◆ ACTIVITY: Every record below should be copied exactly, with the pictures left out.

::::

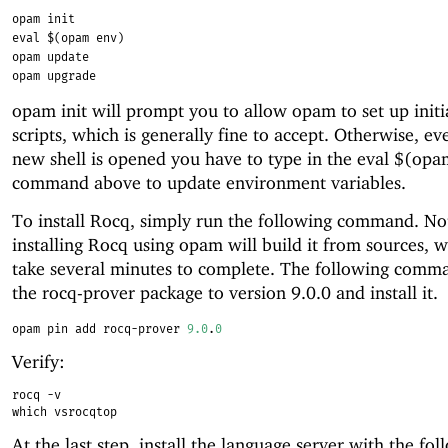
opam init
eval $(opam env)
opam update
opam upgrade
opam init will prompt you to allow opam to set up initi
scripts, which is generally fine to accept. Otherwise, ev
new shell is opened you have to type in the eval $(op
command above to update environment variables.
To install Rocq, simply run the following command. No
installing Rocq using opam will build it from sources, w
take several minutes to complete. The following comma
the rocq-prover package to version 9.0.0 and install it.
opam pin add rocq-prover 
9.0
.
0
Verify:
rocq -v
which vsrocqtop
At the last step, install the language server with the fol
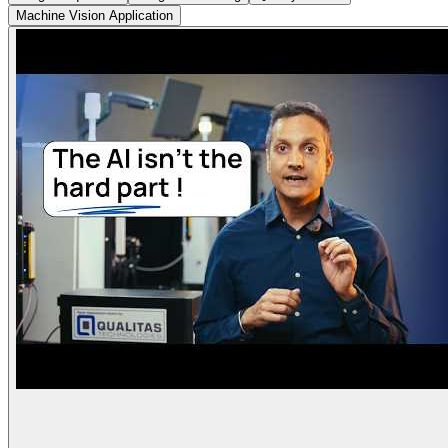
Machine Vision Application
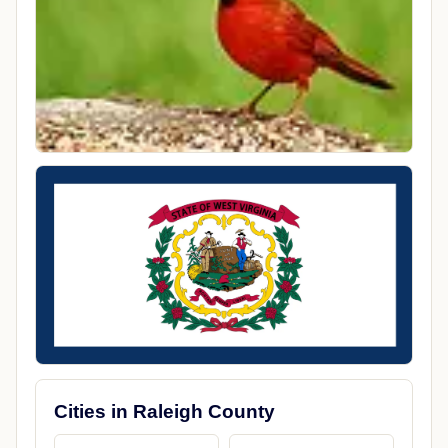
Cities in Raleigh County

::::

◆ SOLVED PROBLEM:
opam init
eval $(opam env)
opam update
opam upgrade
opam init will prompt you to allow opam to set up initi
scripts, which is generally fine to accept. Otherwise, ev
new shell is opened you have to type in the eval $(op
command above to update environment variables.
To install Rocq, simply run the following command. No
installing Rocq using opam will build it from sources, w
take several minutes to complete. The following comma
the rocq-prover package to version 9.0.0 and install it.
opam pin add rocq-prover 
9.0
.
0
Verify:
rocq -v
which vsrocqtop
At the last step, install the language server with the fol
Machine Vision Application
Cities in Raleigh County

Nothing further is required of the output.